**Given entries:**
══════════

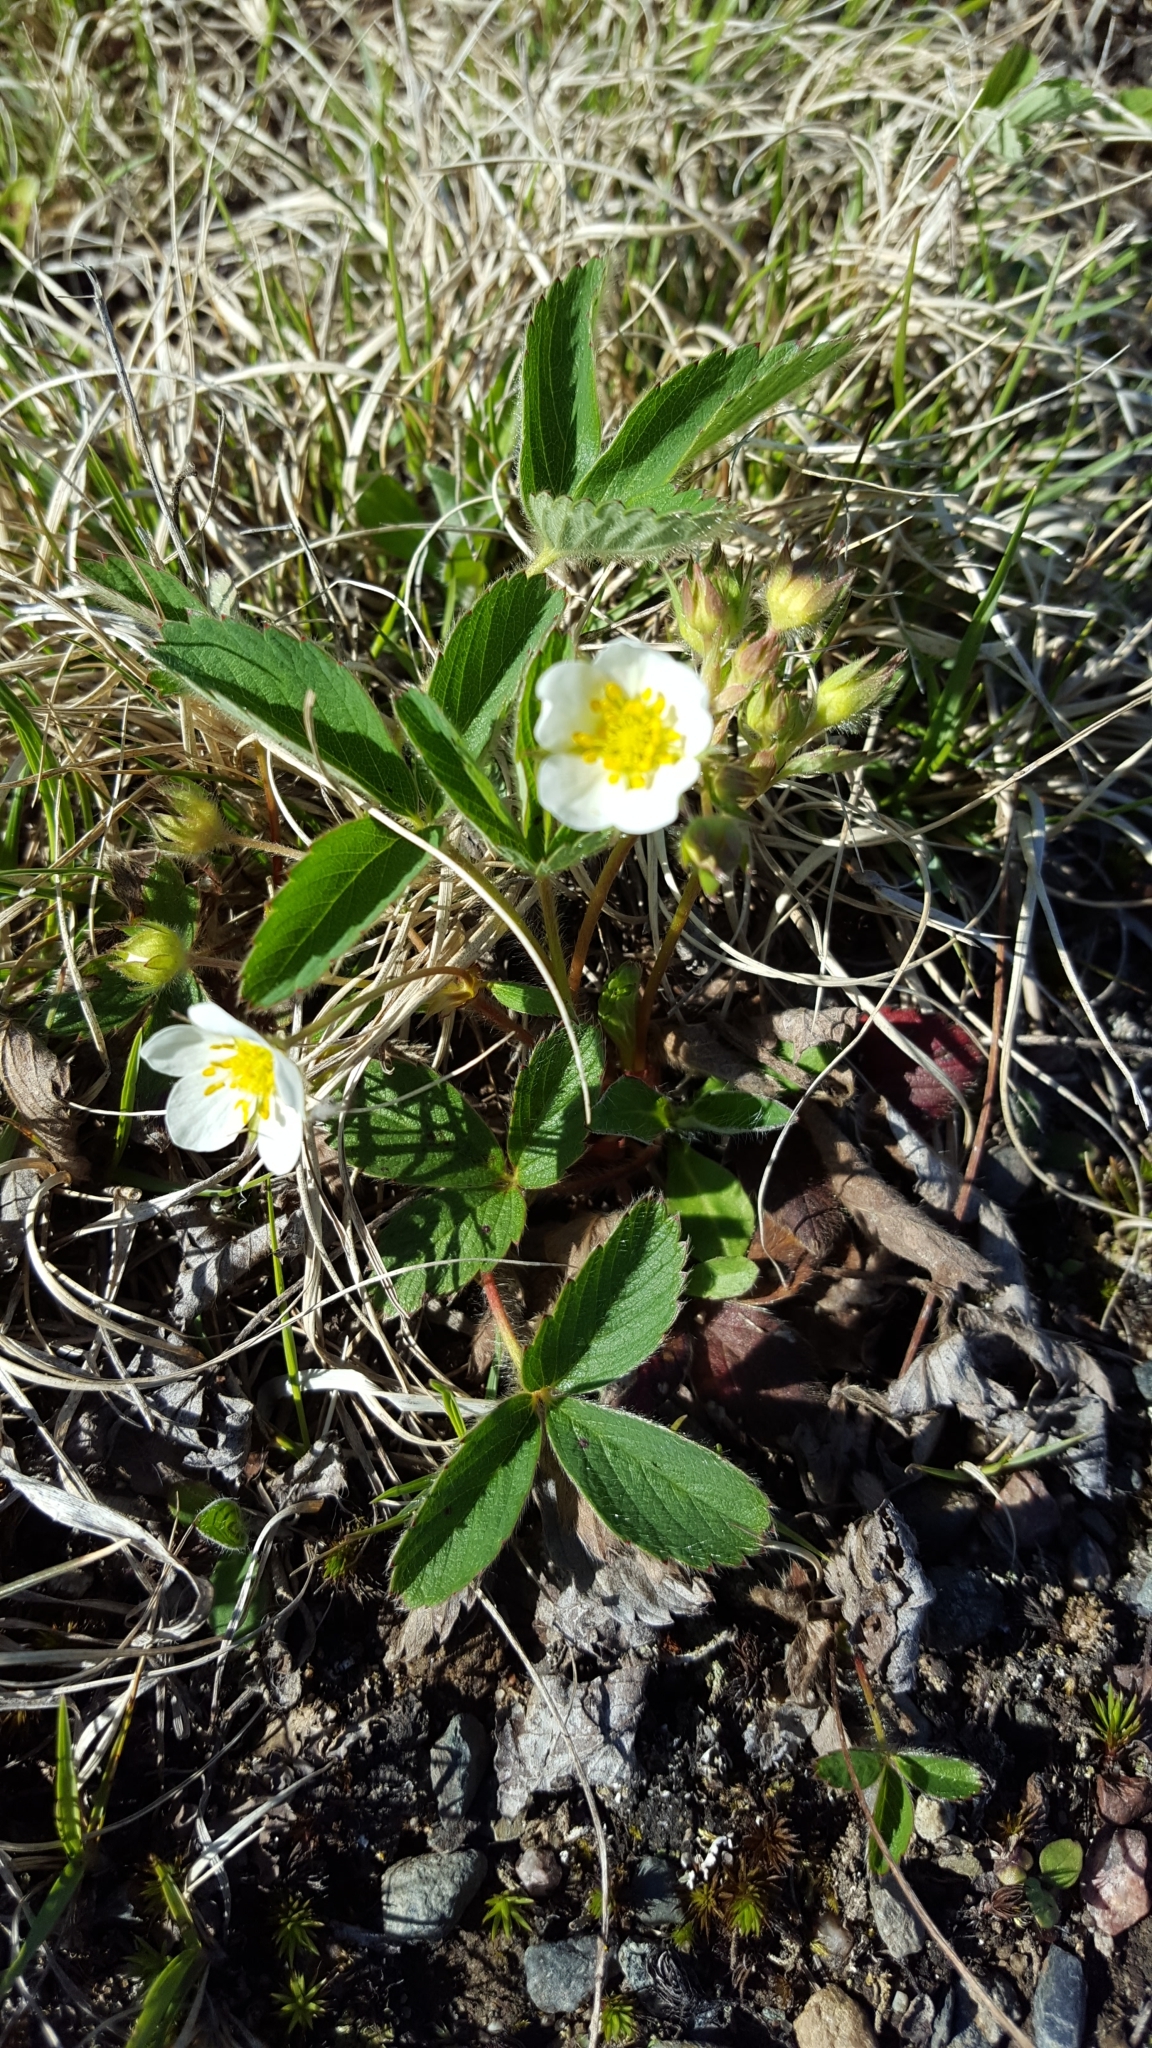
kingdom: Plantae
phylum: Tracheophyta
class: Magnoliopsida
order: Rosales
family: Rosaceae
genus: Fragaria
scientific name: Fragaria virginiana
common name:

══════════

**Exercise brief:** Give the lines from every row as a single numbered list, leaving out blank lines and the pictures.

**Complete output:**
1. kingdom: Plantae
2. phylum: Tracheophyta
3. class: Magnoliopsida
4. order: Rosales
5. family: Rosaceae
6. genus: Fragaria
7. scientific name: Fragaria virginiana
8. common name:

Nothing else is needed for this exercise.